Next we classified the pairs into three categories of relative transcriptional orientation: head-to-tail (5'-3' 5'-3'), head-to-head (3'-5' 5'-3'), and tail-to-tail (5'-3' 3'-5'). The proportion of positive mouse pairs does not depend so much on the relative orientations (table 4). Although the head-to-head set may appear more abundant in positive pairs, the bias is not significant (P > 0.2 by Fisher's exact test). We also examined dependence on the relative orientation for each of the four categories of the physical distance (Supplementary table S4B,C, Supplementary Material online).
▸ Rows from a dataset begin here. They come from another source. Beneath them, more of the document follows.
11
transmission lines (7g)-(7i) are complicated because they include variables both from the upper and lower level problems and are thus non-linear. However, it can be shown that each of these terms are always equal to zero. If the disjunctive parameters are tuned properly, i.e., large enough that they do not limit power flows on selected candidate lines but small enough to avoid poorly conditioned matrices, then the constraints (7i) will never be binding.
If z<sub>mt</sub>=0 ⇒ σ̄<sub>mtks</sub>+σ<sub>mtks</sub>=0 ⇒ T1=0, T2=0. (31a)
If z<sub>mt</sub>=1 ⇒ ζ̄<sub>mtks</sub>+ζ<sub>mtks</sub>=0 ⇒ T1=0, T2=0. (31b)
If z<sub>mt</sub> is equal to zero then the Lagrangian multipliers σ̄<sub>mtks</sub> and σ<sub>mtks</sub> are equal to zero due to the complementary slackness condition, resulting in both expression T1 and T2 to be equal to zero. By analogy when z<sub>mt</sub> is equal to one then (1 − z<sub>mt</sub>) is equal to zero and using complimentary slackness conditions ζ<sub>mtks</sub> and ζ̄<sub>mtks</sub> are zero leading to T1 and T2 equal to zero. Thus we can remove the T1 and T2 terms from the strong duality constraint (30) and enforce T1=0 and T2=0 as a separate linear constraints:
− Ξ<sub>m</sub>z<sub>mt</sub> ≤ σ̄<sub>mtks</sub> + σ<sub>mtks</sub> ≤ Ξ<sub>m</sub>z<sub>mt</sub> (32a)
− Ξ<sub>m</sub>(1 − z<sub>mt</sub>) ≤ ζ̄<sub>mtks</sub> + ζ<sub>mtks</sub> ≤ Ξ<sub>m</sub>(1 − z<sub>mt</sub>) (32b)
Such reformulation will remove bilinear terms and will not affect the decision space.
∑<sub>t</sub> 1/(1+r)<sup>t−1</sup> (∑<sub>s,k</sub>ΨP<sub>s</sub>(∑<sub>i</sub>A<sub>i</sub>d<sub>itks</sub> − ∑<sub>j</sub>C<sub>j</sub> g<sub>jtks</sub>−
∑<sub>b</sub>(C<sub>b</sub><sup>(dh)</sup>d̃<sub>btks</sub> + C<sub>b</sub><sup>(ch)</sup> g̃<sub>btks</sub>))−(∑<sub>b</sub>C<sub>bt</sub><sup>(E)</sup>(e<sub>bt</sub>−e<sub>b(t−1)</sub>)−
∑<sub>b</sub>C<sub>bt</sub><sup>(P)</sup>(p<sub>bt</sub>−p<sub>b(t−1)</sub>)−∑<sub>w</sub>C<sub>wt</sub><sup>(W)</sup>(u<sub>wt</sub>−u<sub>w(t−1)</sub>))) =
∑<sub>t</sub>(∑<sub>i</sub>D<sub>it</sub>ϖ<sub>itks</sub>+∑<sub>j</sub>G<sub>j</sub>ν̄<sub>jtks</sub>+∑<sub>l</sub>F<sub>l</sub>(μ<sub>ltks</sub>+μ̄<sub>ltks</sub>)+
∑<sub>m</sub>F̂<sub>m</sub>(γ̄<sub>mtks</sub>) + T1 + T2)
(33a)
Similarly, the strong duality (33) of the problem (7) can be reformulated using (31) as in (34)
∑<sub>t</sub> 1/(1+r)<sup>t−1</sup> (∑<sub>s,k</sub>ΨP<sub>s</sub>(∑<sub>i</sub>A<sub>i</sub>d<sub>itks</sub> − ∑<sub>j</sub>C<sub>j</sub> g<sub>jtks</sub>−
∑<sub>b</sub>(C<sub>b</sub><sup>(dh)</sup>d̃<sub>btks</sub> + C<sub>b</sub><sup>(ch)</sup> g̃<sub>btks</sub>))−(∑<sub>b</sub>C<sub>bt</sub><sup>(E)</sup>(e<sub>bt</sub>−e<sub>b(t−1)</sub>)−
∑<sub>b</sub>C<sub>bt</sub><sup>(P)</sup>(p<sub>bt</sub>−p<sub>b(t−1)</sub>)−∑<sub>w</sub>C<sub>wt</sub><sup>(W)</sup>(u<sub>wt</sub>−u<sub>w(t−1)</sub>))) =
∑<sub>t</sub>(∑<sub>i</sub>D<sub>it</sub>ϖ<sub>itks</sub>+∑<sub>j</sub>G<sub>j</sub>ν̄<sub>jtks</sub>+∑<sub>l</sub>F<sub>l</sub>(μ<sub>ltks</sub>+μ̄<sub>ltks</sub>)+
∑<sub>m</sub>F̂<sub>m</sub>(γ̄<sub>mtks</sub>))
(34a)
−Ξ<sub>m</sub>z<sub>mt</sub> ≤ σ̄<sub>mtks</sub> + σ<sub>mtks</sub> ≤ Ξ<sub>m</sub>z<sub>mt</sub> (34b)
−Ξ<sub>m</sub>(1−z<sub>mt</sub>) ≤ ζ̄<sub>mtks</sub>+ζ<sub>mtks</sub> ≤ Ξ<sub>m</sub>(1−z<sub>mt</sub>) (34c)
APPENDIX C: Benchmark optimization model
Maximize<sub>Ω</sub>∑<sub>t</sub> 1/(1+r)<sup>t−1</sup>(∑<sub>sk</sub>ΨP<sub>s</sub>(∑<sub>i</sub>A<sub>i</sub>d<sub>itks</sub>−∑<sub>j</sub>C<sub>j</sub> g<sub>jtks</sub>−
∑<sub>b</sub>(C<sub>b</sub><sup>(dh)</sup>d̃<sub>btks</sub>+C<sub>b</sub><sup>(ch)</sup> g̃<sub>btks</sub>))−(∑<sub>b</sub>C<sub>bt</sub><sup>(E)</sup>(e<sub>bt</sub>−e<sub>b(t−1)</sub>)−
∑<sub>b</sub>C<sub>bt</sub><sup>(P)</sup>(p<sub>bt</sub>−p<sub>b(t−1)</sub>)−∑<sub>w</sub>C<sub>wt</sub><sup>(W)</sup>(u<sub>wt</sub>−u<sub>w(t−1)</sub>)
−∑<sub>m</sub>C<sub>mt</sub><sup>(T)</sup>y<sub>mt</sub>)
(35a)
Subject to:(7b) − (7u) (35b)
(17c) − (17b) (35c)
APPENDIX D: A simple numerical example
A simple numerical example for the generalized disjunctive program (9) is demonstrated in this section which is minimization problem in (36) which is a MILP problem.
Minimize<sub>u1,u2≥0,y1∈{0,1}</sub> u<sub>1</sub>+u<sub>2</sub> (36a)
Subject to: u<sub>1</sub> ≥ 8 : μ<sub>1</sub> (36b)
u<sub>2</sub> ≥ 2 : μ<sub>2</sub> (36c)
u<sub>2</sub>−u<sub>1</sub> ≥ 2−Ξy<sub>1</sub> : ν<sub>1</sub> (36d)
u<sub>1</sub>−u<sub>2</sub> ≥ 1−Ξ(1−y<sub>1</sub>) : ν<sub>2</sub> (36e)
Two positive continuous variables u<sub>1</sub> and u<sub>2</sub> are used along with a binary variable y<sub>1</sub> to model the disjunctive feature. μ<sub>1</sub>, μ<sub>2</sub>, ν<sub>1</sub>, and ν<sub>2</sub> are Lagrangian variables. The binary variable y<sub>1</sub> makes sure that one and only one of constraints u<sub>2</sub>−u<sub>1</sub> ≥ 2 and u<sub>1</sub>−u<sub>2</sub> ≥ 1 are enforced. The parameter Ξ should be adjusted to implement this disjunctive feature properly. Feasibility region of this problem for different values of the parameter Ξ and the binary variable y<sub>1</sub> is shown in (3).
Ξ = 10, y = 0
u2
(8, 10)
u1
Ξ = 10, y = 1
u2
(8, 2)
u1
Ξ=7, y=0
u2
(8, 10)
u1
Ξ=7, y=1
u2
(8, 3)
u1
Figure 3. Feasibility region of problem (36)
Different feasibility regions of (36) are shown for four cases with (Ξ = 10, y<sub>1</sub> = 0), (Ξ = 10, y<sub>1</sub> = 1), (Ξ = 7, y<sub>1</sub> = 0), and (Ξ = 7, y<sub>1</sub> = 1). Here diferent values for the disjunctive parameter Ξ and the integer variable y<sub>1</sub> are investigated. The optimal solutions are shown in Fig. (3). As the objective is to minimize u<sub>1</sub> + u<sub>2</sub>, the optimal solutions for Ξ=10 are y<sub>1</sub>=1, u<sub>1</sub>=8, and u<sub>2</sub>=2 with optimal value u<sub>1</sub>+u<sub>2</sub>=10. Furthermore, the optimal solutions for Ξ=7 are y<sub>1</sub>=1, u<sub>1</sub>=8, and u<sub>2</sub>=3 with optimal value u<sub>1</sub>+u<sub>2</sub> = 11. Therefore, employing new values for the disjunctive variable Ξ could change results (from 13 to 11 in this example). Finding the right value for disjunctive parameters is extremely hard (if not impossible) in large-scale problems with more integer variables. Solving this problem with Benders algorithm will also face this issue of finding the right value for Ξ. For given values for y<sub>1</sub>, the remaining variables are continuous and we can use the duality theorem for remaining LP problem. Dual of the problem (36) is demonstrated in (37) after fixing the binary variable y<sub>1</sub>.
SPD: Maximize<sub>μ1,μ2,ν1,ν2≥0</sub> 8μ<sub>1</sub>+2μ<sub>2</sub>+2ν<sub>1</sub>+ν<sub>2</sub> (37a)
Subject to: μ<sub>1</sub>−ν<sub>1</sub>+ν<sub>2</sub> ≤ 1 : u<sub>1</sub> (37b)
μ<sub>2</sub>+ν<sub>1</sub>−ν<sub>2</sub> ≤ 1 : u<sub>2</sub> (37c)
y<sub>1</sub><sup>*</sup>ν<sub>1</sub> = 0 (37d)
In most distance categories, gene conversion frequency appeared to vary among relative orientations only within reasonable sampling fluctuations. Only the third category of distance between 167 and 371 kb showed an interesting behavior, where gene conversion favored pairs of opposite orientations, with the frequency of 21% (=22/105) for opposite orientations and 12% (=24/199) for the same orientation (P = 0.031 in Fisher's exact test). But this bias lost the statistical significance in the refined set of syntenic quartets (P = 0.27), probably due to the small sample size. It remains to be seen whether this bias is biologically, or evolutionarily, significant or not.
|
Correlations with Family Sizes, Synonymous Differences, and Other Physical and Evolutionary Parameters
We analyzed how the susceptibility to gene conversion depends on the sizes of the family and subfamily the gene pair belongs to. Here we define a family as a set of genes that have been generated by gene duplication events after the rodent-primate divergence. A subfamily is defined as a cluster of physically adjacent genes in a family. Both the dependences showed very similar behaviors to each other. Because we have seen a clear negative correlation between the gene conversion susceptibility and the physical distance in the last subsection, a subfamily seems to be the more relevant unit than a family when discussing gene conversion. We therefore focused on subfamilies.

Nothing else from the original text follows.